# Übungstext:
Till Oyen, Mitgründer und Creative Director bei Radikant - Quelle: Radikant

Branding

Elf wichtige Erkenntnisse aus elf Jahren Corporate Design

Till Oyen, Mitgründer und Creative Director der Branding-Agentur Radikant, berichtet in seinem Gastbeitrag für markenartikel-magazin.de, welche elf Dinge er in elf Jahren Corporate Design gelernt hat:

Bevor wir vor elf Jahren unsere Agentur gegründet haben, waren wir jahrelang frustriert über die Qualität des Corporate Designs in Deutschland. Verglichen mit dem internationalen Niveau, erschöpfte sich der gestalterische Spielraum oft in zwei Fragen: Kombinieren wir Blau mit Orange oder mit Grau? Kommt der Balken auf der Broschüre jetzt nach unten oder nach rechts? In der Zwischenzeit ist viel passiert – sowohl bei uns als auch in unserer Disziplin. Daher versuchen wir an dieser Stelle, die elf wichtigsten Erkenntnisse aus elf Jahren Corporate Design zusammenzufassen.

# Arbeitsauftrag A:
Beantworten Sie diese Fragen zum Übungstext:
(i) Welche zwei Funktionen hat Till Oyen bei Radikant?
(ii) Für welche Website ist der Gastbeitrag geschrieben?
(iii) Mit welchen Farben soll Blau laut der ersten der zwei Fragen kombiniert werden?
# Arbeitsauftrag B:
Prüfen Sie, ob die folgenden Aussagen mit dem Übungstext übereinstimmen:
(i) Die Agentur wurde vor elf Jahren gegründet.
(ii) Die Verfasser waren mit der Qualität des Corporate Designs in Deutschland zufrieden.
(iii) Radikant ist eine Branding-Agentur.

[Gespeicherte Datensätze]

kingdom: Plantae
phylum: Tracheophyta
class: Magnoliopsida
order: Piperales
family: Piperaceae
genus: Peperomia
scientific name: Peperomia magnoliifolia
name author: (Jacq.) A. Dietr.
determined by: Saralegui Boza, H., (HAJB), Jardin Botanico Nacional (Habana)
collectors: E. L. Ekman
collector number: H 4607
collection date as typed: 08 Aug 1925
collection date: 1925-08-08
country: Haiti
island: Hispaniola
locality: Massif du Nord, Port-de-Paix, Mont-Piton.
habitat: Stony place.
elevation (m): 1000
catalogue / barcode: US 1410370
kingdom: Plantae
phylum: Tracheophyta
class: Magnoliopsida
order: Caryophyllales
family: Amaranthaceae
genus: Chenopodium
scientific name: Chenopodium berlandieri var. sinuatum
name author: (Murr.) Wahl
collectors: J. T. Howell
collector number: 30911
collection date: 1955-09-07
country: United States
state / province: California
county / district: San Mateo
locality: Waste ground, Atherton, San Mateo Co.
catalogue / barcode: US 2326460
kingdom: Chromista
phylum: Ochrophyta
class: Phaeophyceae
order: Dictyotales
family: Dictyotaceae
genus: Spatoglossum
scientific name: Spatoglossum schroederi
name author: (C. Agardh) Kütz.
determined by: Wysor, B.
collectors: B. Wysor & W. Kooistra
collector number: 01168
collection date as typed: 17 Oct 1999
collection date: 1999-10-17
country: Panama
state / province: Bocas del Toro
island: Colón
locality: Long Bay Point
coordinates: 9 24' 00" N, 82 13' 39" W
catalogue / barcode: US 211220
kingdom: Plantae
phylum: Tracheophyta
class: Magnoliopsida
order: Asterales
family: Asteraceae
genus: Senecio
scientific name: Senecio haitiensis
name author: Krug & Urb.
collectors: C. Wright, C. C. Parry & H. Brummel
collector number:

# Lösung A:
(i) Mitgründer und Creative Director
(ii) markenartikel-magazin.de
(iii) Mit Orange oder mit Grau

# Lösung B:
(i) Ja: „Bevor wir vor elf Jahren unsere Agentur gegründet haben“
(ii) Nein: „waren wir jahrelang frustriert über die Qualität des Corporate Designs in Deutschland“
(iii) Ja: „der Branding-Agentur Radikant“